The property of light compressing in the direction that a photon
emitter is moving on spreading out on the other side should just
change the rate at which the observer receives photons...
The relevant aspect of light here - especially in the classical context Relativity is formulated in - is not the quantization that talking about "photons" makes prominent, but that it is spatially extended waves in the EM field. This means that light emitted from a radially moving source changes the rate at which wavefronts arrive at the observer, and the number of wavefront peaks that pass the observer in a given time are what frequency is, and hence the observed frequency of the light changes.
As mentioned in comments, the intensity also changes because the rate of photon impacts changes but this is a separate and independent effect, and is hard to use in those terms because in practice, the number of photons in an emission of a macroscopic amount of energy is hard to determine.
The wavelengths of the photons being emitted from a source do not
change as the source moves, and so the observer should see the exact
same color of light.
Because Doppler shift of light is a Relativistic effect, you immediately face the question of, as the source moves compared to what? Everyone thinks they are at rest with respect to themselves, and they also think they are "at rest" with respect to the "aether", the proposed analoguous "medium" that carries light in the way that the atmosphere carries sound.
What your teacher said isn't strictly correct, because there's a fundamental asymmetry that exists between sound and light - an emission of sound will change frequency if the source is moving compared to the air around it, as the wavefronts "bunch up" in front of the emitter. (You can imagine this more easily if the source is moving a significant fraction of the speed of sound.) The source can measure the speed of the air whizzing past it and so infer the "true" frequency of the emitted sound as seen in a frame that is at rest w.r.t. the air. This "true" frequency will also change depending on emission direction - emitting in front of you will have the fronts bunch up, emitting behind you will spread them out. A receiver's observation of this "true" frequency is then dependent on its velocity compared to the air, not to the original emitter.
With light, we have a problem because it turns out the aether doesn't actually exist. Everyone, even people travelling at different velocities, thinks they are "at rest" with what ought to be an aether - specifically, they observe no change in the round-trip time in any direction around them, as discovered by the Michelson-Morley experiment. If the aether did exist, then light should take a different amount of time to travel in line with our aether velocity compared to perpendicular to it, and this does not happen.

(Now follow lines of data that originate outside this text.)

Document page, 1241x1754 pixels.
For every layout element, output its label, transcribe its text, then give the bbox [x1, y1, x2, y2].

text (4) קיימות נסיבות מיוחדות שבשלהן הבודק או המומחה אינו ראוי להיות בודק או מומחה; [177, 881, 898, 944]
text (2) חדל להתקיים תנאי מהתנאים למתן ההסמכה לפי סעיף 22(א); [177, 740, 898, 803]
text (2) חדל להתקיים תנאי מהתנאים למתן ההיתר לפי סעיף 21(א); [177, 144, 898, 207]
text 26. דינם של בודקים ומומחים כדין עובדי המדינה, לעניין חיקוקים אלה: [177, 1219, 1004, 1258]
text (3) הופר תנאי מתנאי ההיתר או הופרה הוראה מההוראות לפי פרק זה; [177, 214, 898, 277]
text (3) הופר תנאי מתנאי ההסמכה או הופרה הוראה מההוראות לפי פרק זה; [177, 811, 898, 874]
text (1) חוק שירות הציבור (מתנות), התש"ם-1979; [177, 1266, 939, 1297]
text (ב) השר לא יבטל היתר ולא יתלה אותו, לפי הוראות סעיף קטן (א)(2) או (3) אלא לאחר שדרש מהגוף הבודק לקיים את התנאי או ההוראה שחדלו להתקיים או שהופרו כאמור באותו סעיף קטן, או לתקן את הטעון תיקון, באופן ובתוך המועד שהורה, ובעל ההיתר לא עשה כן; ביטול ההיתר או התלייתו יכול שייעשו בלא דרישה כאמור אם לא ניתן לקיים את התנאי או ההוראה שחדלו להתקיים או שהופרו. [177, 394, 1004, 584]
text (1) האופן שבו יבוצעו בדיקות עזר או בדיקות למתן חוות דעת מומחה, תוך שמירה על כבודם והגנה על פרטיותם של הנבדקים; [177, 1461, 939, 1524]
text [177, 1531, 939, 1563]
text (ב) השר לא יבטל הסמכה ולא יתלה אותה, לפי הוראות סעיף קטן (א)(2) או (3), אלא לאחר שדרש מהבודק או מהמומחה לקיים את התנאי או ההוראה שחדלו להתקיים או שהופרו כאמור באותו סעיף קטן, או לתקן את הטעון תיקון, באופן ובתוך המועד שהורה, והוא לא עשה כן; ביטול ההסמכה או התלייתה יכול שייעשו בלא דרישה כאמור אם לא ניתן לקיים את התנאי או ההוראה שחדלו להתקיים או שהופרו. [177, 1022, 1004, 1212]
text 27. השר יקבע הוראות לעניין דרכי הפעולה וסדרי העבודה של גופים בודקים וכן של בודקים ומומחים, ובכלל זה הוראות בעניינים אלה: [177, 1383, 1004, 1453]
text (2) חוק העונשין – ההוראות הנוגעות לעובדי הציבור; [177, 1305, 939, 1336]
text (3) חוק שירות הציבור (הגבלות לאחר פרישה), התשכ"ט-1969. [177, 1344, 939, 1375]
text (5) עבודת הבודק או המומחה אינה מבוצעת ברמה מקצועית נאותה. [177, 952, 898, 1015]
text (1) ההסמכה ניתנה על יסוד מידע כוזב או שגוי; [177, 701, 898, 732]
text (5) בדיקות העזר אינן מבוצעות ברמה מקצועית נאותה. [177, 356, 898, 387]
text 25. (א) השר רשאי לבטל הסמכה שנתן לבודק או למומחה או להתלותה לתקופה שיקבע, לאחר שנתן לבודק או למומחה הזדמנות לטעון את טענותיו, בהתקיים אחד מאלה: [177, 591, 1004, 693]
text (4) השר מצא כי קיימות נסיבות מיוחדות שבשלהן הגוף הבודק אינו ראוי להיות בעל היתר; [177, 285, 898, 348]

And if there's no medium, then there's no "true frequency", and so we can't talk about the emitted wavefronts "bunching up" like we did with sound. Unlike with sound, where both source and receiver agree on their speeds relative to the medium, the "true frequency" and thus how they observe the latter, the story of EM Doppler shift splits in two depending which frame you look at:
- In the source frame, you are at rest, and so no shift occurs in the emission. However, if you watch a receiver moving at relativistic velocity through your emitted wave, their observation will be shifted because their own velocity carries them through the wavefronts faster (or slower) than they would be naturally delivered by the light's own velocity if they were "at rest." (...in your frame)
- In the receiver frame, you are at rest, but the source is not. As a result, the emission still travels at the speed of light, and the source still "shoots" them at the correct rate(*), but they end up squashed together (or stretched apart) within the wave that propagates through space because the source has physically moved a significant distance between each wavefront it transmits. It can never overtake the previous wavefront, because that'd involve travelling faster than light, but it can get very close and subsequently emit a wave that has very small spatial gaps between wavefronts, and thus has a high frequency. This is a similar story to the one about Doppler shifts in air, but the key difference is that different observers will disagree on how much "bunching" happened depending on their velocity relative to the source.
(*) If the source is moving very quickly, it might also be undergoing time dilation, but I'm neglecting that for now.
It just so happens that the magnitude of these effects exactly correspond to each other, and both source and receiver can arrive at correct predictions of what frequency the other observed the emission to have. The upshot is that the source not observing its emission to change frequency as it moves, while true, is not the whole story - how the receiver interacts with the wavefronts "already in space" has to be considered in the source's frame.